Focus on the cheaper tech stocks instead
In this environment, it makes more sense to buy two other kinds of tech stocks.
First, "mature tech" companies like Oracle (ORCL -0.65%) and Cisco Systems (CSCO -1.57%), which both trade at 15 times forward earnings, should resist the downturn. Both companies generate slow growth, but their stocks are cheap, they pay higher dividend yields than the 10-year Treasury, and they should grow faster in a post-pandemic world as enterprise customers ramp up their spending again.
Second, market leaders that generate double-digit percentage sales growth, aren't dependent on stay-at-home trends, and trade at reasonable valuations are still worth buying. It might seem tough to find companies that check all three boxes, but salesforce.com (CRM -2.88%) and Palo Alto Networks (PANW -4.18%) fit the bill.
Salesforce, a cloud services giant that expects to double its annual revenue by fiscal 2026, trades at just 50 times forward earnings and eight times this year's sales.

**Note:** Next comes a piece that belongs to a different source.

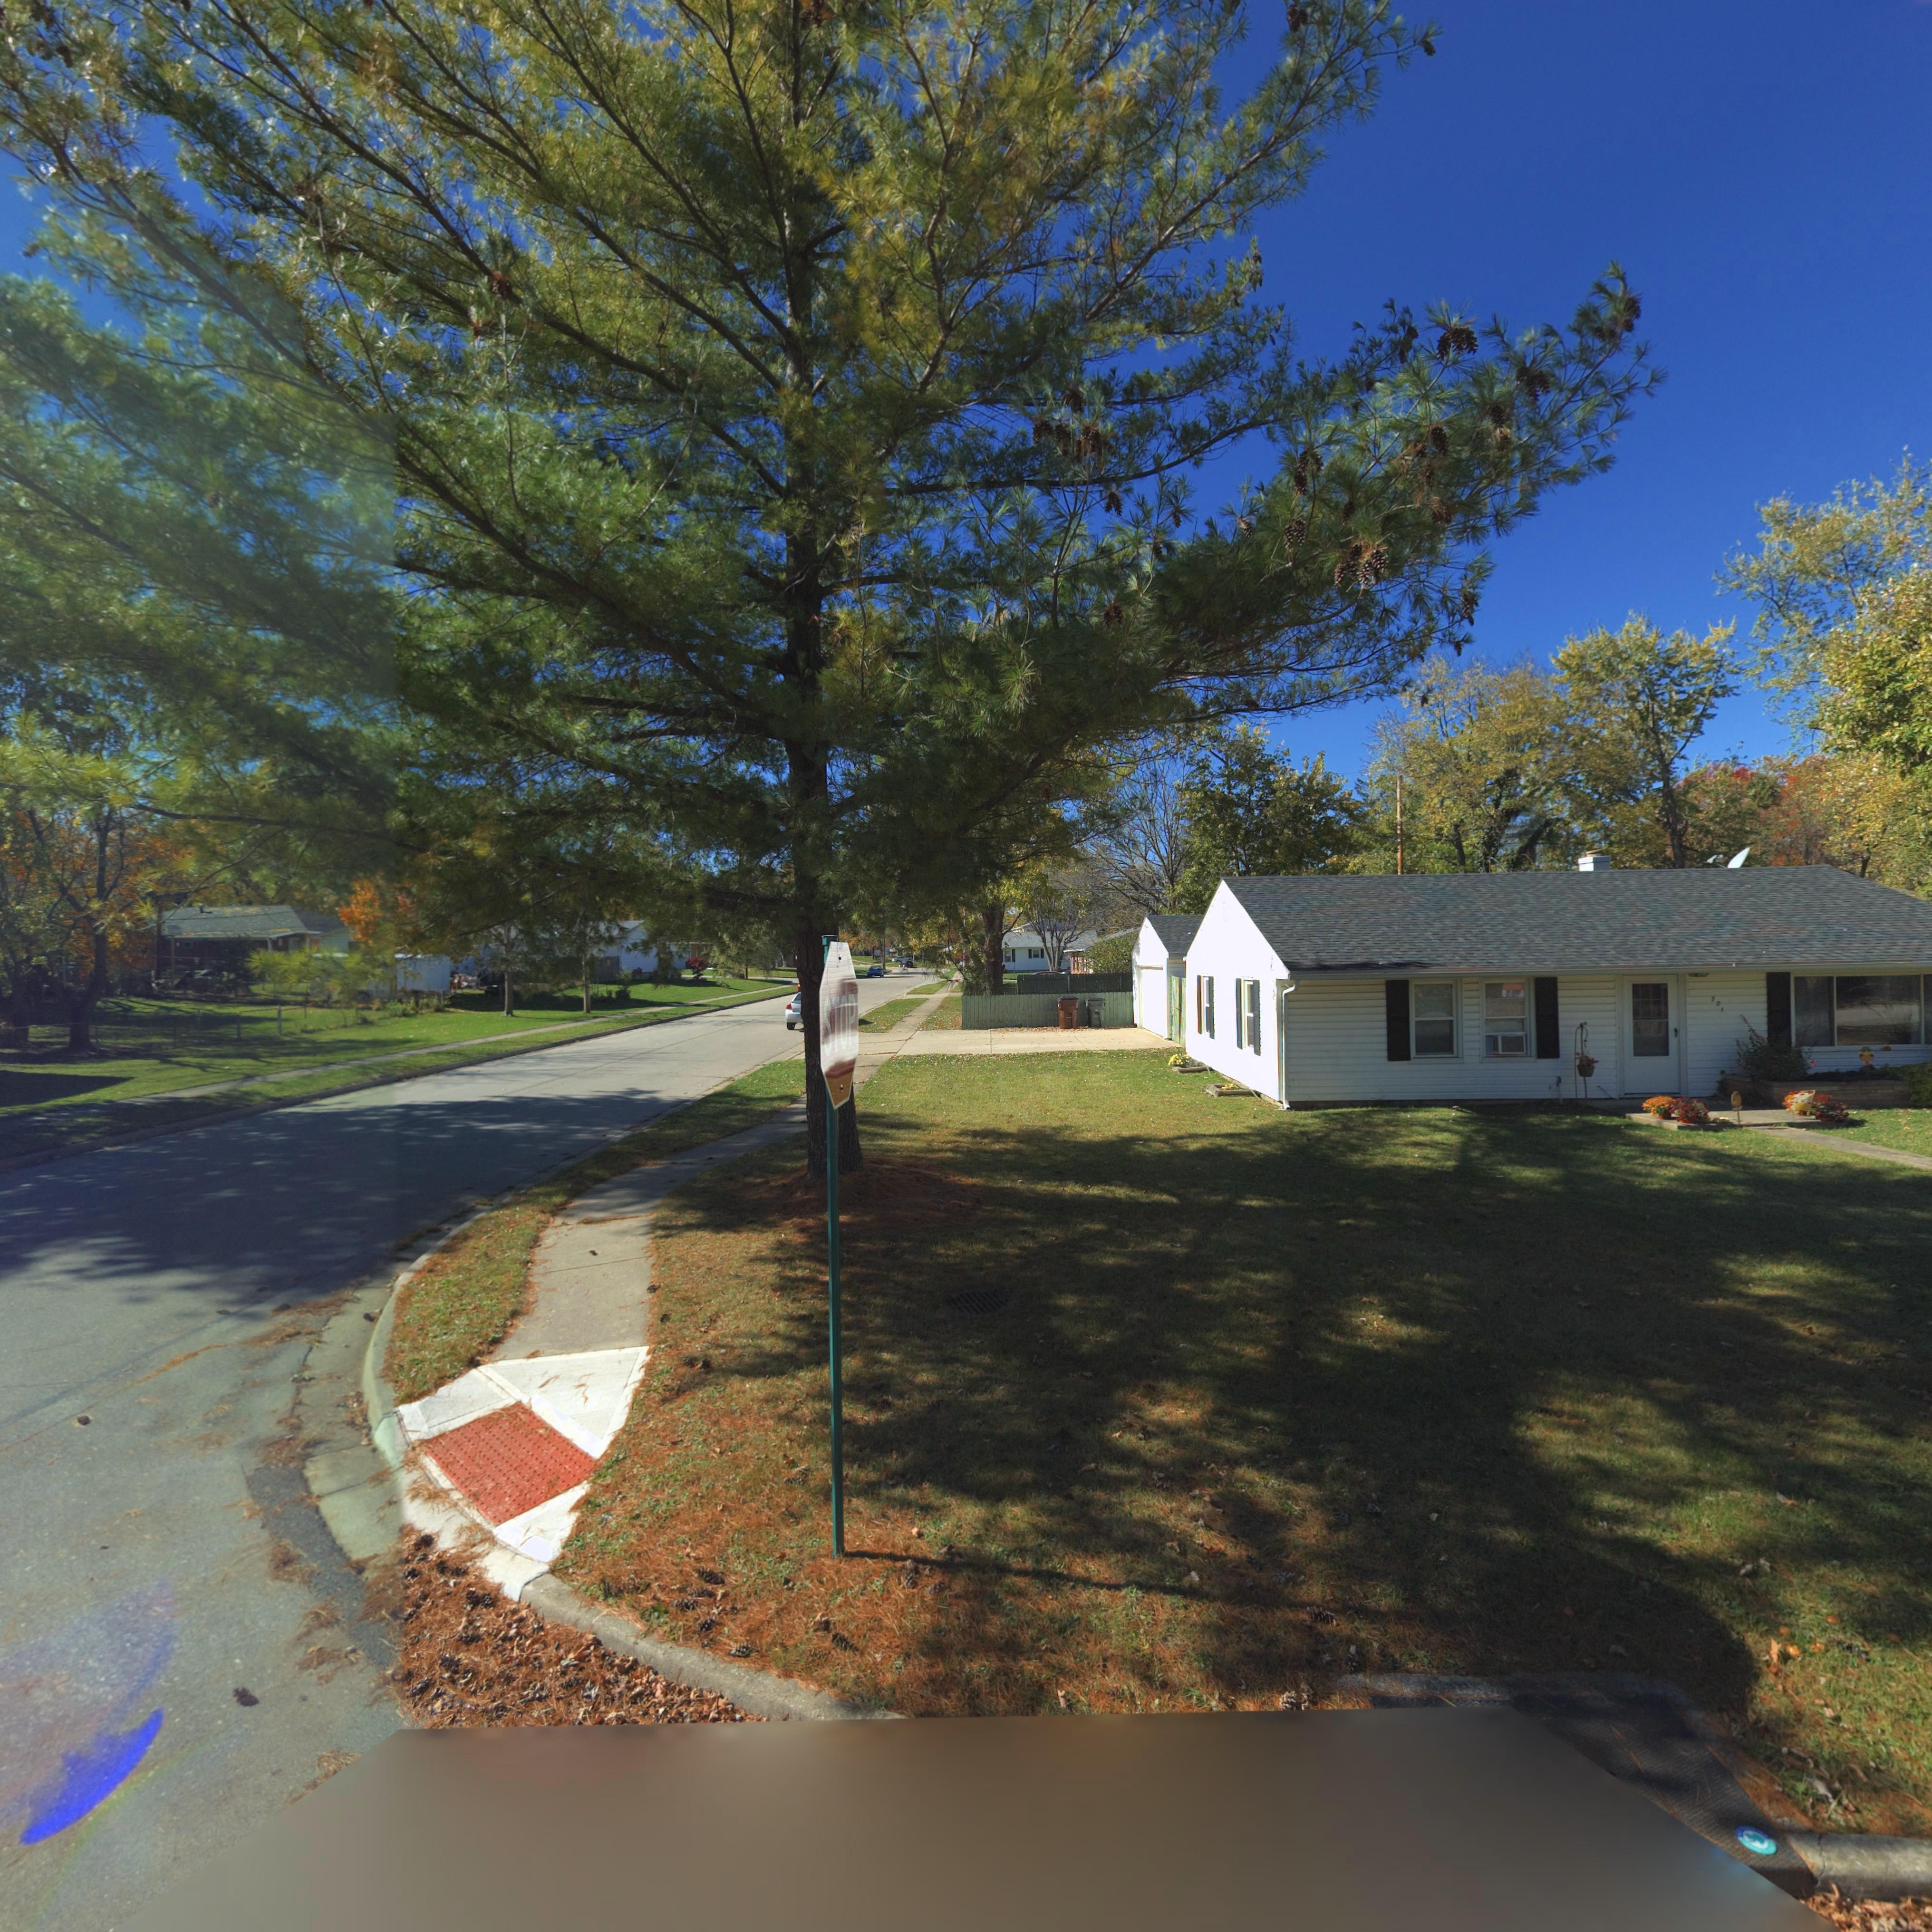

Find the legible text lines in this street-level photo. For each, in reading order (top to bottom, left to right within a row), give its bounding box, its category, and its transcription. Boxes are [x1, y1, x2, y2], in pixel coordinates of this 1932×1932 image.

Analysts expect Palo Alto Networks, one of the world's top cybersecurity companies, to grow its sales 23% this year -- and its stock also looks relatively cheap at 45 times forward earnings and seven times this year's sales.
For now, investors should still seek out both value and growth stocks across the tech sector, but avoid hyper-growth stocks that generated outsized returns last year and trade at frothy valuations.
However, one cohort to avoid entirely right now is Chinese tech. Many of those companies, including Alibaba, might seem cheap relative to their growth. However, China's antitrust regulators are squeezing many of those top companies at home as they also face delisting threats in the U.S.
Is it time to buy tech stocks?
Investors should always allocate a portion of their portfolios to tech stocks, since it would be foolish to ignore secular growth trends like 5G networks, artificial intelligence, robotics, semiconductors, and the cloud over the long term.
However, simply chasing the highest growth stocks at any price won't work this year as the market starts to prioritize sustainable growth and valuations again. In other words, it's still the right time to buy tech stocks -- but investors should be more selective with their choices as we enter a post-pandemic market.